Information provided:

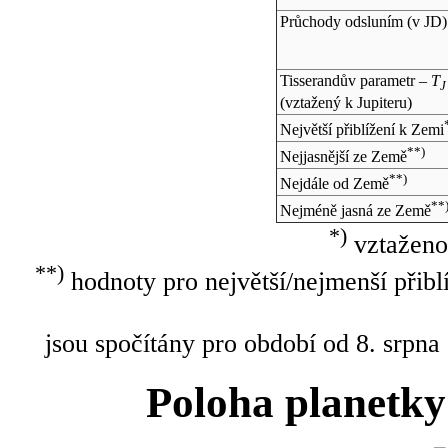
Průchody odsluním (v
JD
)
Tisserandův parametr –
T
J
(vztažený k Jupiteru)
Největší přiblížení k Zemi
**)
Nejjasnější ze Země
**)
Nejdále od Země
**
Nejméně jasná ze Země
*)
vztaženo
**)
hodnoty pro největší/nejmenší přibl
jsou spočítány pro období od 8. srpna
Poloha planetky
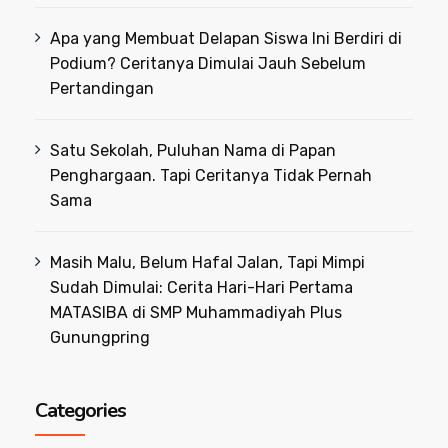
Apa yang Membuat Delapan Siswa Ini Berdiri di
Podium? Ceritanya Dimulai Jauh Sebelum
Pertandingan
Satu Sekolah, Puluhan Nama di Papan
Penghargaan. Tapi Ceritanya Tidak Pernah
Sama
Masih Malu, Belum Hafal Jalan, Tapi Mimpi
Sudah Dimulai: Cerita Hari-Hari Pertama
MATASIBA di SMP Muhammadiyah Plus
Gunungpring
Categories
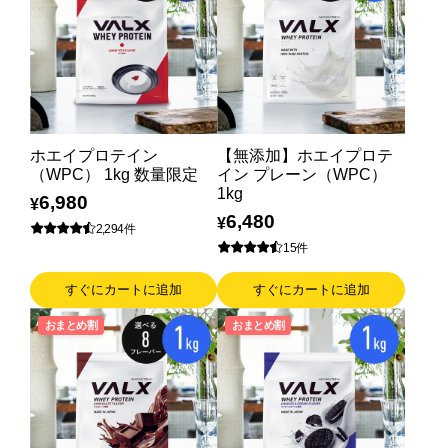
VALXについて
おトク
おまとめ割
おトク
定期便
ホエイプロテイン
【無添加】ホエイプロテ
はじめての方へ
（WPC） 1kg 数量限定
イン プレーン（WPC）
1kg
6,980
¥
お客様リアルレビュー
6,480
¥
2,294件
15件
お客様サポート
すぐにカートに追加
すぐにカートに追加
お知らせ一覧
おまとめ割
おまとめ割
ご利用ガイド
成分・アレルギー情報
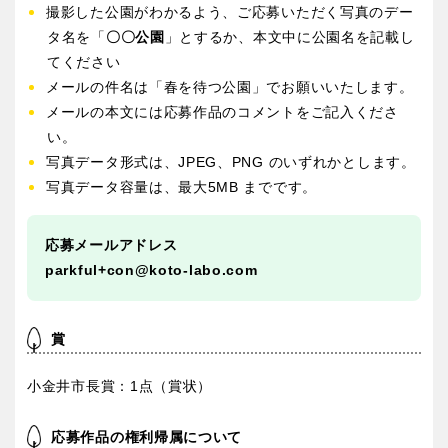
撮影した公園がわかるよう、ご応募いただく写真のデー
タ名を「
〇〇公園
」とするか、本文中に公園名を記載し
てください
メールの件名は「春を待つ公園」でお願いいたします。
メールの本文には応募作品のコメントをご記入くださ
い。
写真データ形式は、JPEG、PNG のいずれかとします。
写真データ容量は、最大5MB までです。
応募メールアドレス
parkful+con@koto-labo.com
賞
小金井市長賞：1点（賞状）
応募作品の権利帰属について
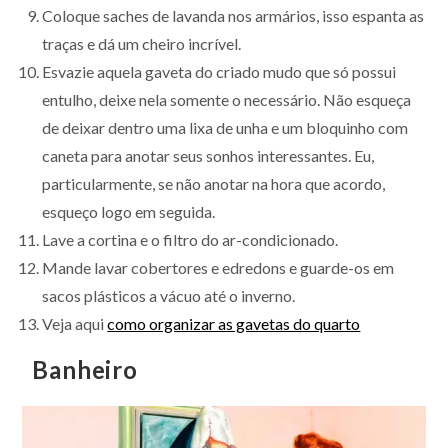
Coloque saches de lavanda nos armários, isso espanta as
traças e dá um cheiro incrível.
Esvazie aquela gaveta do criado mudo que só possui
entulho, deixe nela somente o necessário. Não esqueça
de deixar dentro uma lixa de unha e um bloquinho com
caneta para anotar seus sonhos interessantes. Eu,
particularmente, se não anotar na hora que acordo,
esqueço logo em seguida.
Lave a cortina e o filtro do ar-condicionado.
Mande lavar cobertores e edredons e guarde-os em
sacos plásticos a vácuo até o inverno.
Veja aqui
como organizar as gavetas do quarto
Banheiro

Task to carry out: Format every line of text in the listing above as a JSON list of strings, one string per line, with blank lines dropped. Leave out the picture markers.

Written response:
[
  "Průchody odsluním (v",
  "JD",
  ")",
  "Tisserandův parametr –",
  "T",
  "J",
  "(vztažený k Jupiteru)",
  "Největší přiblížení k Zemi",
  "**)",
  "Nejjasnější ze Země",
  "**)",
  "Nejdále od Země",
  "**",
  "Nejméně jasná ze Země",
  "*)",
  "vztaženo",
  "**)",
  "hodnoty pro největší/nejmenší přibl",
  "jsou spočítány pro období od 8. srpna",
  "Poloha planetky",
  "Apa yang Membuat Delapan Siswa Ini Berdiri di",
  "Podium? Ceritanya Dimulai Jauh Sebelum",
  "Pertandingan",
  "Satu Sekolah, Puluhan Nama di Papan",
  "Penghargaan. Tapi Ceritanya Tidak Pernah",
  "Sama",
  "Masih Malu, Belum Hafal Jalan, Tapi Mimpi",
  "Sudah Dimulai: Cerita Hari-Hari Pertama",
  "MATASIBA di SMP Muhammadiyah Plus",
  "Gunungpring",
  "Categories",
  "VALXについて",
  "おトク",
  "おまとめ割",
  "おトク",
  "定期便",
  "ホエイプロテイン",
  "【無添加】ホエイプロテ",
  "はじめての方へ",
  "（WPC） 1kg 数量限定",
  "イン プレーン（WPC）",
  "1kg",
  "6,980",
  "¥",
  "お客様リアルレビュー",
  "6,480",
  "¥",
  "2,294件",
  "15件",
  "お客様サポート",
  "すぐにカートに追加",
  "すぐにカートに追加",
  "お知らせ一覧",
  "おまとめ割",
  "おまとめ割",
  "ご利用ガイド",
  "成分・アレルギー情報",
  "撮影した公園がわかるよう、ご応募いただく写真のデー",
  "タ名を「",
  "〇〇公園",
  "」とするか、本文中に公園名を記載し",
  "てください",
  "メールの件名は「春を待つ公園」でお願いいたします。",
  "メールの本文には応募作品のコメントをご記入くださ",
  "い。",
  "写真データ形式は、JPEG、PNG のいずれかとします。",
  "写真データ容量は、最大5MB までです。",
  "応募メールアドレス",
  "parkful+con@koto-labo.com",
  "賞",
  "小金井市長賞：1点（賞状）",
  "応募作品の権利帰属について",
  "Coloque saches de lavanda nos armários, isso espanta as",
  "traças e dá um cheiro incrível.",
  "Esvazie aquela gaveta do criado mudo que só possui",
  "entulho, deixe nela somente o necessário. Não esqueça",
  "de deixar dentro uma lixa de unha e um bloquinho com",
  "caneta para anotar seus sonhos interessantes. Eu,",
  "particularmente, se não anotar na hora que acordo,",
  "esqueço logo em seguida.",
  "Lave a cortina e o filtro do ar-condicionado.",
  "Mande lavar cobertores e edredons e guarde-os em",
  "sacos plásticos a vácuo até o inverno.",
  "Veja aqui",
  "como organizar as gavetas do quarto",
  "Banheiro"
]